Monday, February 20, 2012

The (Increasing) Importance of Intermedia: An Unjust Survey of Videogames

Art has recently tended toward medium melding: painters have been writing on their canvases; writers have been doodling on their manuscripts; and installations target all the senses, aiming for an unprecedented sort of participatory immersion. But, even the immersive installations are fast losing their edge, and new media promise a future of increasingly integrated art mediums.

I use the word melding because it fits the intermedial approach. As art evolves, we will see it, not as a sum of its parts, but as a whole. In the future, people won't think of film as a mix of music and pictures; they will think of it as film. Intermedia is art where a meeting of mediums achieves something that can't be done with one medium alone: a synergetic spirit must permeate the piece.

Dick Higgins intended this method of analysis when he defined intermedia, and later when he defended his word and distinguished it from multimedia. Multimedia is obsessed with the preconceived notion of media: we think in terms of what we already know.
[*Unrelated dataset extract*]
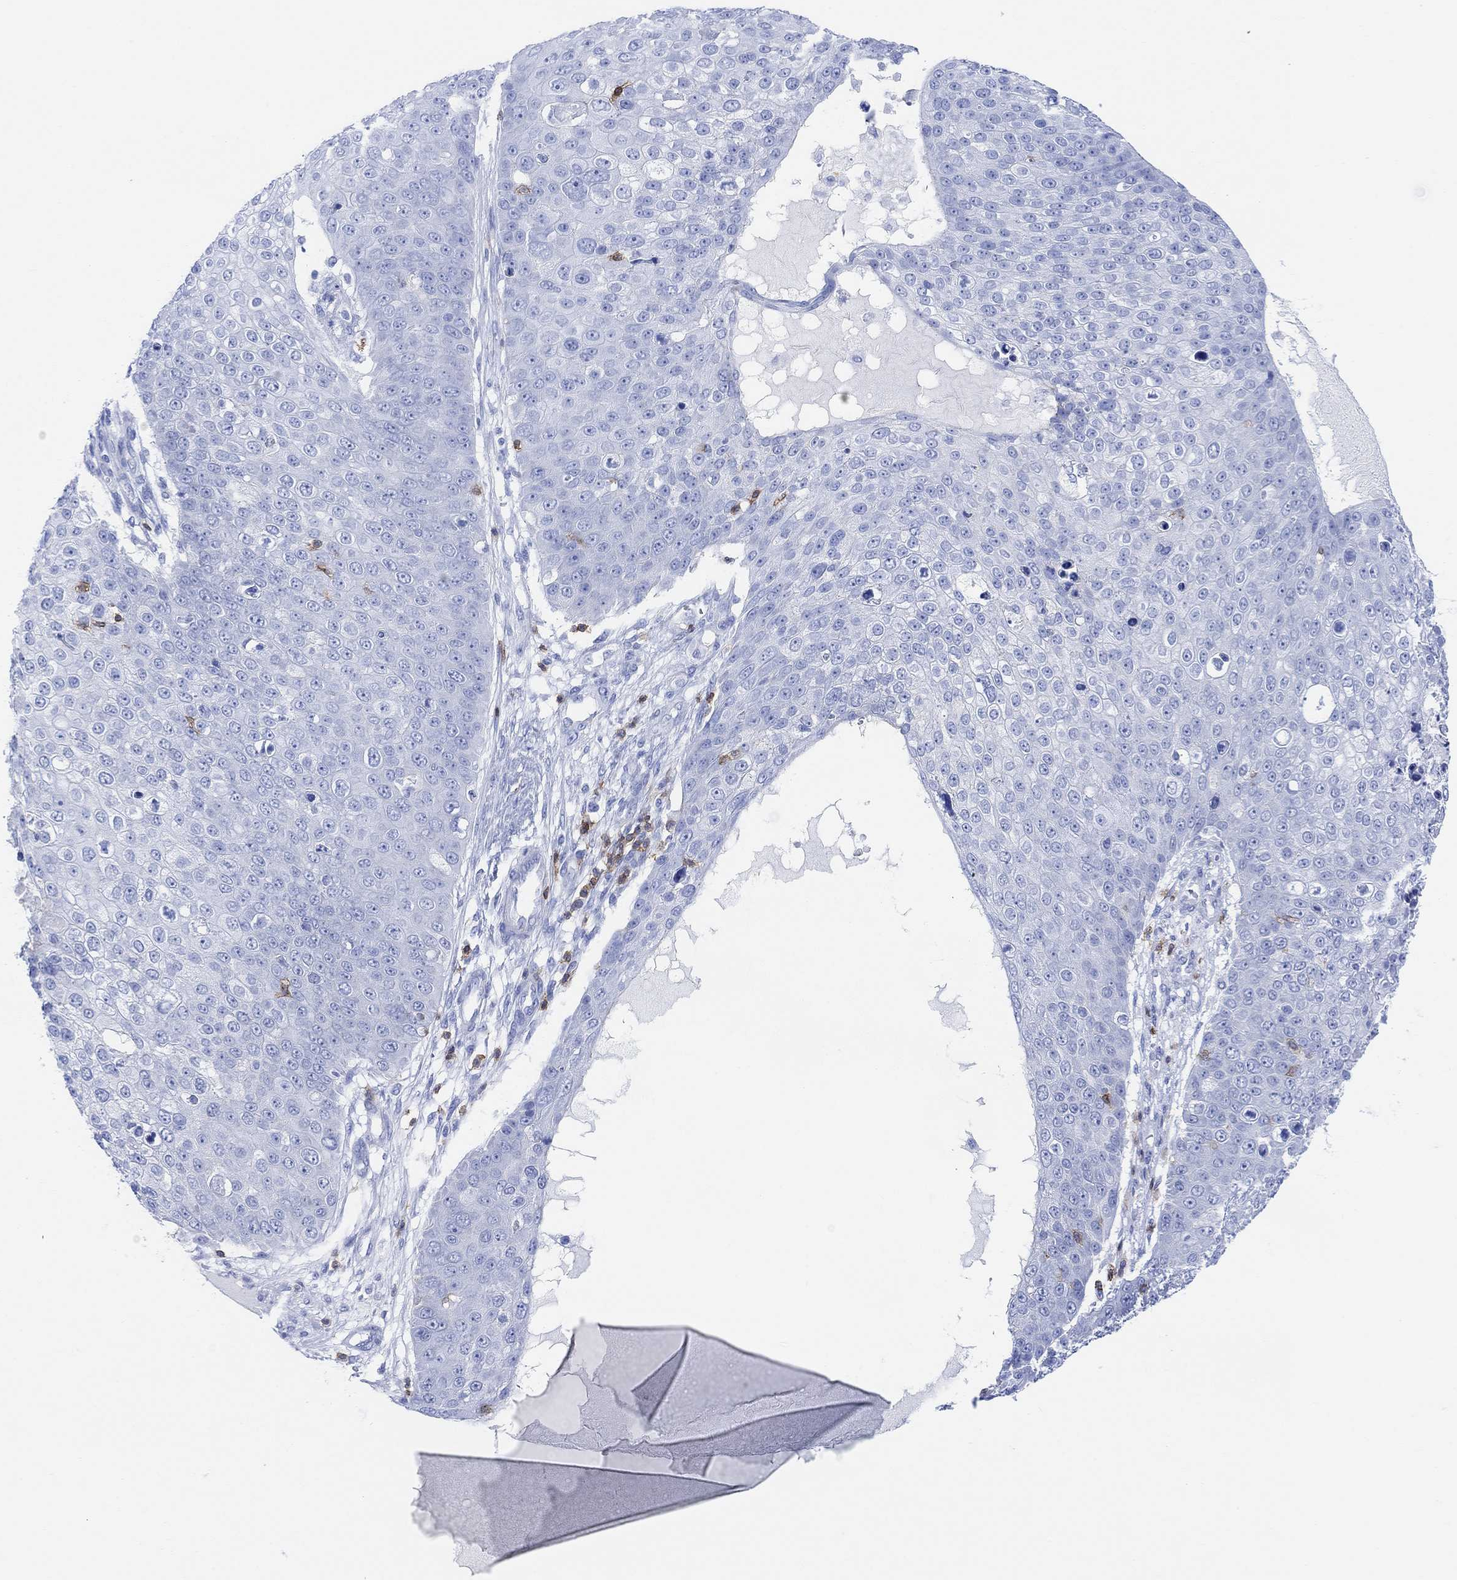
{"staining": {"intensity": "negative", "quantity": "none", "location": "none"}, "tissue": "skin cancer", "cell_type": "Tumor cells", "image_type": "cancer", "snomed": [{"axis": "morphology", "description": "Squamous cell carcinoma, NOS"}, {"axis": "topography", "description": "Skin"}], "caption": "A micrograph of human skin squamous cell carcinoma is negative for staining in tumor cells.", "gene": "GPR65", "patient": {"sex": "male", "age": 71}}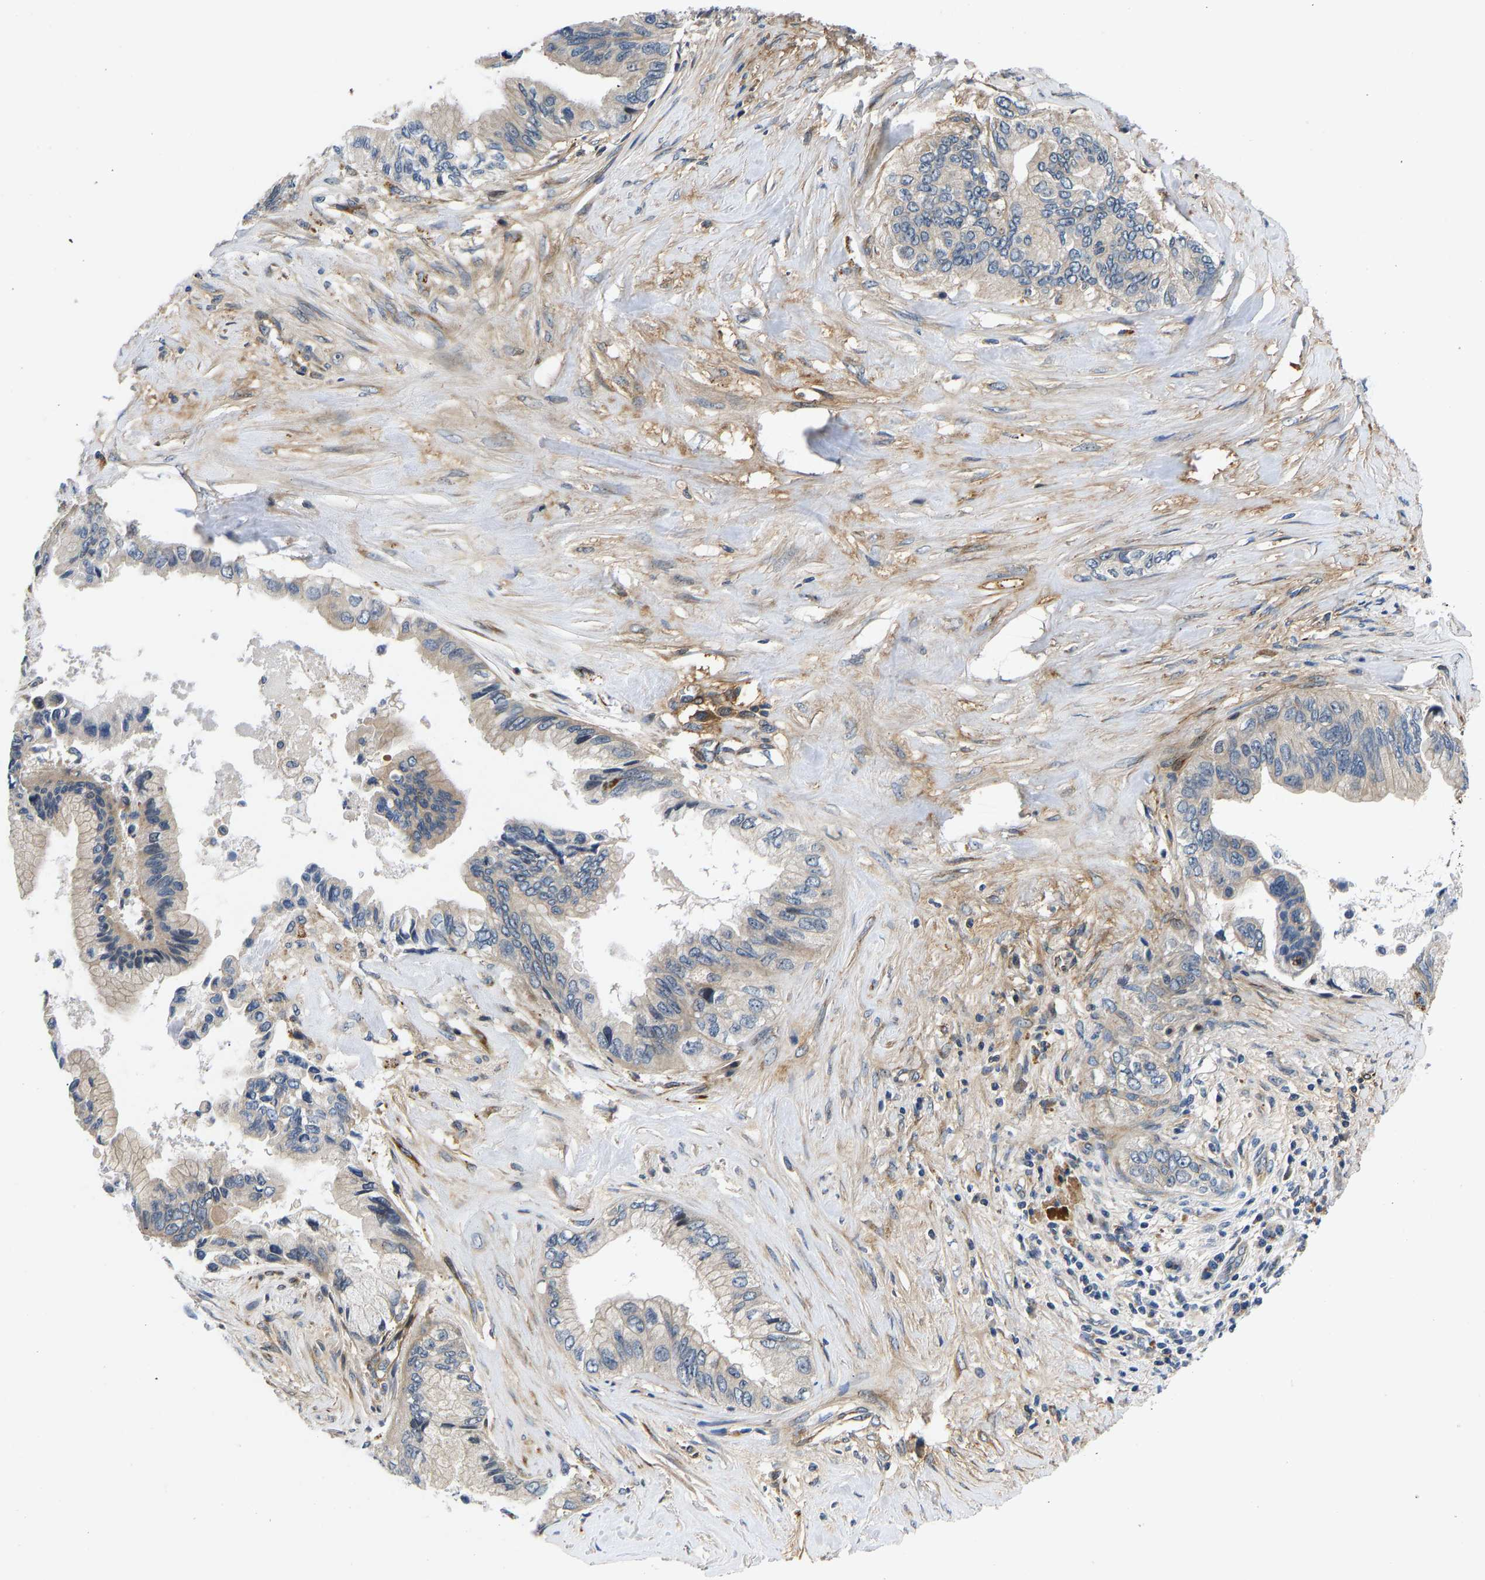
{"staining": {"intensity": "weak", "quantity": "25%-75%", "location": "cytoplasmic/membranous"}, "tissue": "pancreatic cancer", "cell_type": "Tumor cells", "image_type": "cancer", "snomed": [{"axis": "morphology", "description": "Adenocarcinoma, NOS"}, {"axis": "topography", "description": "Pancreas"}], "caption": "Weak cytoplasmic/membranous staining for a protein is appreciated in about 25%-75% of tumor cells of adenocarcinoma (pancreatic) using IHC.", "gene": "RESF1", "patient": {"sex": "female", "age": 73}}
Indermedia asks us to look where mediums merge, to accept a piece as new.

Interestingly, or perhaps fittingly considering the decentralization of Fluxus and Mail Art, intermedial aesthetics are being adopted by low culture faster than they can be considered in ivory towers. Gamers, for instance, are beginning to demand narrative sophistication; and most players don't dissect their favorite games, evaluating music, dialogue, animation, and textures independently. They see a whole.